─── RECORDS

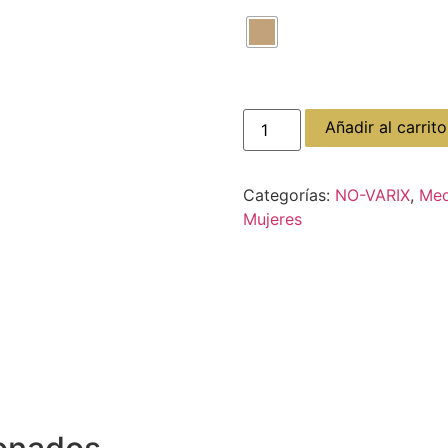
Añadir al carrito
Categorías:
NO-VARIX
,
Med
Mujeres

──────
─── RECORDS

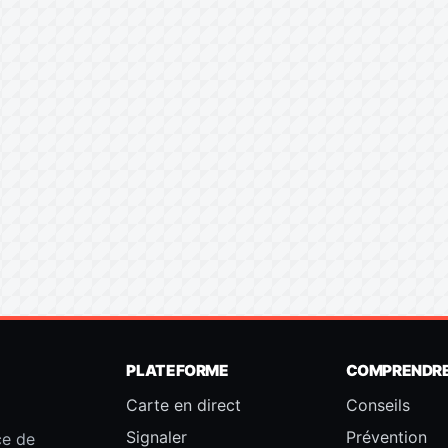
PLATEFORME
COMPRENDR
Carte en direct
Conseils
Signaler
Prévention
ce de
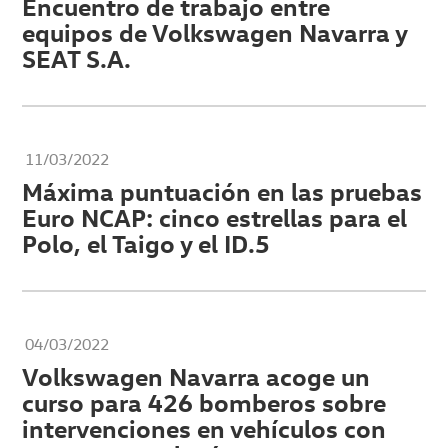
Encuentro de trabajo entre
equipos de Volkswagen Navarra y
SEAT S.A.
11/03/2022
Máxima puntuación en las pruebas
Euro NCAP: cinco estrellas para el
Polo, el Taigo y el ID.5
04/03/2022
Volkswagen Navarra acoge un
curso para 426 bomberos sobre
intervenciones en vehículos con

──────
─── RECORDS

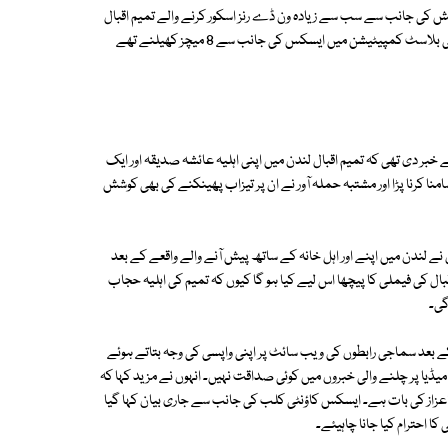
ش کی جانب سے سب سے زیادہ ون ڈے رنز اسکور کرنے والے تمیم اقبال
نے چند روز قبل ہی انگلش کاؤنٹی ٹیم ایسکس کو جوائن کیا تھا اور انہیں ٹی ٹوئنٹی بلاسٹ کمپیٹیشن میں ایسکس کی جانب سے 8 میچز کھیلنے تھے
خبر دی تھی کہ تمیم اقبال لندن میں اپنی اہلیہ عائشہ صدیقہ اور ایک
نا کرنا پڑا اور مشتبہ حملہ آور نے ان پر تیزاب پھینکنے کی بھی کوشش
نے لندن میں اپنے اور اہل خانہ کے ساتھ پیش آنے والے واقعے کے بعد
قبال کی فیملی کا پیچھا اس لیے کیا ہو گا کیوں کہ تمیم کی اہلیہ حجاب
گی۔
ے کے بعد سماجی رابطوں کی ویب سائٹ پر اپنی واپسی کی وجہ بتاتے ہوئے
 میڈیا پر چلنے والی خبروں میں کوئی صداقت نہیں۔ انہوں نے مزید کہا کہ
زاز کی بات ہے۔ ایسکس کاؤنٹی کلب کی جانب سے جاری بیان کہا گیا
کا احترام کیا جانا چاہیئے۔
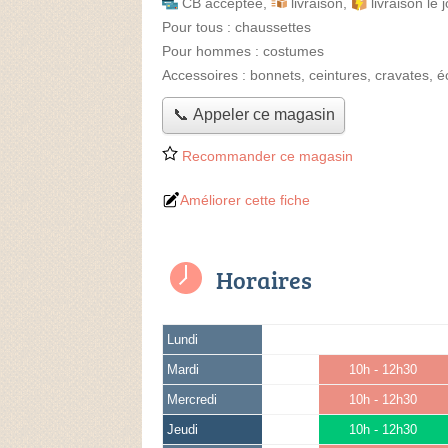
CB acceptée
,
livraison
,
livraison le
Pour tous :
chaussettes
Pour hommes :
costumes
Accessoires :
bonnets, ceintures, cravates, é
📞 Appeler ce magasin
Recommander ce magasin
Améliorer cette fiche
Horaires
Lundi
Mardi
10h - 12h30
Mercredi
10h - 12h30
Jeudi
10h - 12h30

──────

WORK INSTRUCTION: Copy out each line from the listing that contains the string "para".

EXERCISE RESPONSE:
Euro NCAP: cinco estrellas para el
curso para 426 bomberos sobre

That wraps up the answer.